Lamb Korma (Mutton Korma)
A delicious lamb korma, goes well with Indian breads (rotis / parathas ..) / pulao / ghee rice / appam / idiyappam
(string hoppers) / brown bread / whole wheat bread / …
Serves: 4
Ingredients
For the lamb (mutton):
500 g mutton (lamb), cut into medium size pieces
½ teaspoon salt
½ teaspoon turmeric powder
½ teaspoon red chilli powder
1 teaspoon vinegar
2 tablespoon thick ginger – garlic paste
Wash and clean mutton pieces well. Drain out water
completely. In a bowl, marinate mutton pieces with salt, turmeric powder, red
chilli powder, vinegar and ginger –
garlic paste. Cover and keep aside for half an hour.
Other ingredients
For the coconut paste:
8 cashew nuts
2 tablespoon water
5 tablespoon grated coconut
Method
Soak cashew nuts in 2 tablespoon water for one hour and make
a smooth paste with grated coconut along with the cashew nut soaked water. Keep
aside.
1 tablespoon oil
2 cardamom
3 cloves
2 cinnamon sticks
1 bay leaf
1 onion (1 big size or 2 small size), finely sliced
1 ½ teaspoon red chilli powder
1 ½ teaspoon coriander powder
¼ teaspoon turmeric
powder
10 nos curry leaves
1 big size (or 2 small size tomatoes), tomato, sliced
Marinated mutton pieces
¾ teaspoon salt (or
to taste)
½ cup / 100 ml / 4 oz water
1 tablespoon chopped coriander leaves
Method
Dilute red chilli powder, turmeric powder and coriander in 2
tablespoon water and keep aside (spice mix).
Heat oil in a pan / kadai. Add whole spices (cardamom,
cinnamon, cloves and bay leaf) and fry on a low heat until fragrant.
Add sliced onion and fry on a medium to low heat until
golden color.
Add diluted spice mix and stir well on a low heat for 2 – 3
minutes until the raw smell goes and
water dries up / well combined with onions.
Add curry leaves and stir well.
Add sliced tomatoes and fry for - 4 minutes.
Add marinated lamb pieces, salt to taste and ½ cup / 100
ml water( or maximum 125 ml water) (just to cover lamb pieces). Mix all the ingredients well. Cover with
a tight lid and cook on a medium to low heat for 35 - 40 minutes / until 3/4done
(it will take 45 minutes to 1 hour to fully cook lamb pieces in India).

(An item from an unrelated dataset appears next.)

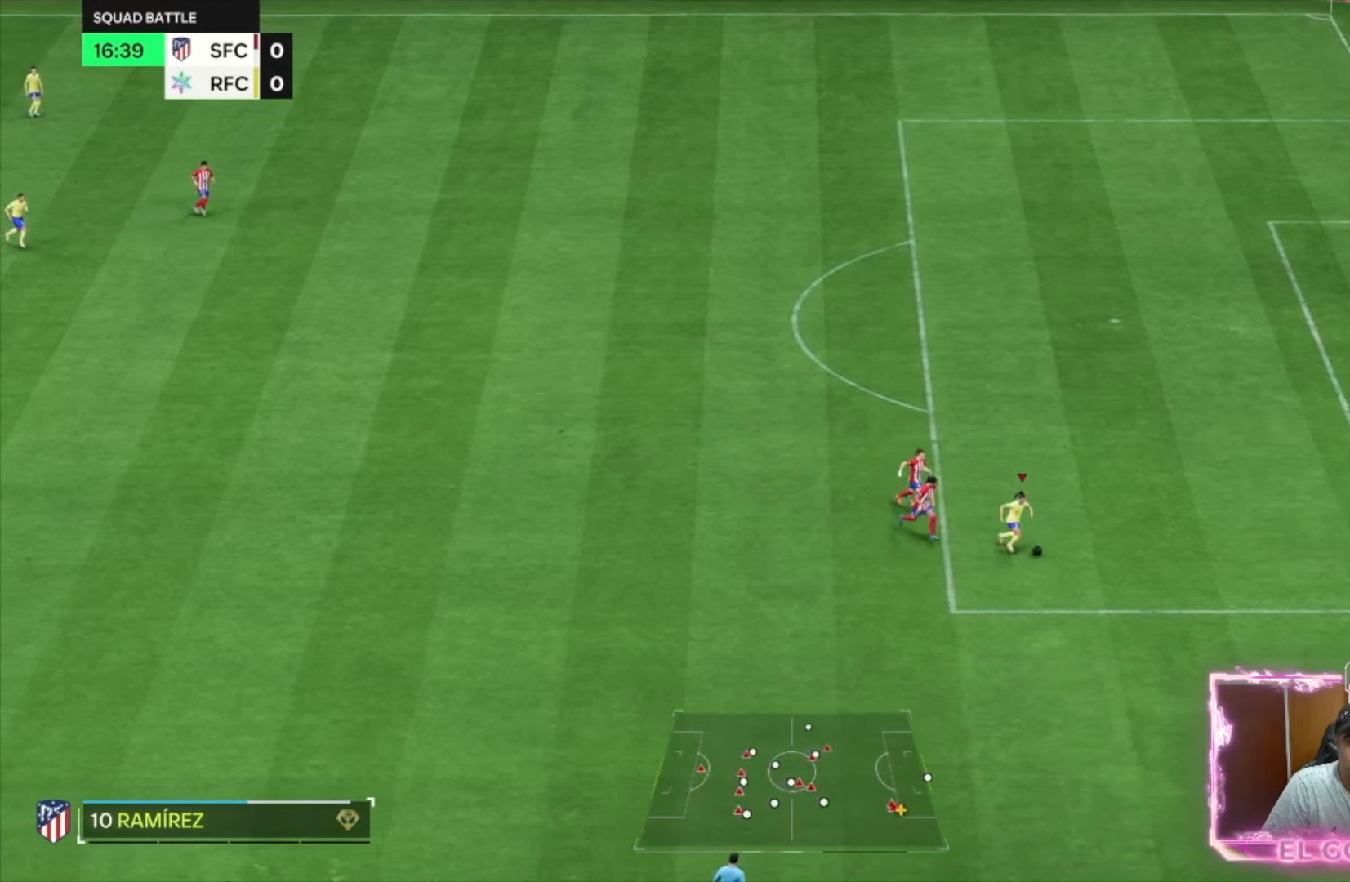
{"buttons": ["R1"], "left_stick": "down-right", "right_stick": "center", "events": []}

At this stage, add coconut – cashew nut paste mix well. Do
not add extra water. Cover again and cook on a low to medium heat (do not cook
on high heat) for another 10 minutes until done / lamb pieces well cooked / fragrant. Sprinkle chopped coriander leaves. Serve with
pulao / ghee rice / appam … Please remove whole spices (cinnamon, clove,
cardamom and bay leaf) when serving to kids and senior citizen.